Oliveと三井住友カードの2枚持ちのデメリットは?

Oliveフレキシブルペイと三井住友カード(NL)の2枚持ちはカード枚数が増えることがデメリットです。利用金額は各カードで集計されるため、それぞれ把握する手間が生じます。

もっとも、このデメリットはある程度解消できます。Oliveフレキシブルペイと三井住友カード(NL)は三井住友カードの「Vpassアプリ」1つで確認できるほか、ポイントは1つに合算されるため、管理の手間は1枚持ちと大きく変わりません。

三井住友カード(NL)からOliveへの切り替えはできる?

三井住友カード(NL)からOliveフレキシブルペイへ直接的に切り替える手続きはありません。Oliveフレキシブルペイを新規に発行後、三井住友カード(NL)を解約する形となります。

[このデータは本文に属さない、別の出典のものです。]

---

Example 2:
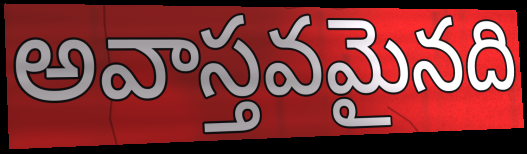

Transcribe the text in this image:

అవాస్తవమైనది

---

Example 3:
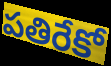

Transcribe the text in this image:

పతిరేకో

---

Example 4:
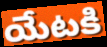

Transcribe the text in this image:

యేటకి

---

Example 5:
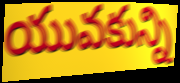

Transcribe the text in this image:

యువకున్ని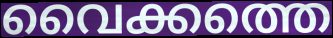
വൈക്കത്തെ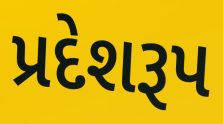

もっとも、手持ちの三井住友カード(NL)を解約する必要はありません。新たにOliveフレキシブルペイを発行しても、三井住友カード(NL)はそのまま利用を続けられます。カード情報も維持されるため、引き落としの設定を切り替える必要もありません。

【まとめ】お得重視なら「2枚持ち」が最適解

Oliveフレキシブルペイはポイント還元や三井住友銀行の優遇が魅力です。一方、三井住友銀行の口座が必須となるデメリットがあります。メイン口座が別の金融機関にある人は、三井住友カード(NL)を検討しましょう。

ただし、両方を発行するという視点も持ちたいところです。双方を発行し2枚持ちとすれば、互いのデメリットを補完しつつ両者のメリットを受けられます。年会費はいずれも無料のため、2枚持ちでコストが増えることもありません。

ポイント還元や特典を重視するなら、各カードをそれぞれ単独で持つより2枚持ちの方が有利です。「どちらか1つ」という先入観にとらわれず、メリットの大きい2枚持ちを検討するようおすすめします。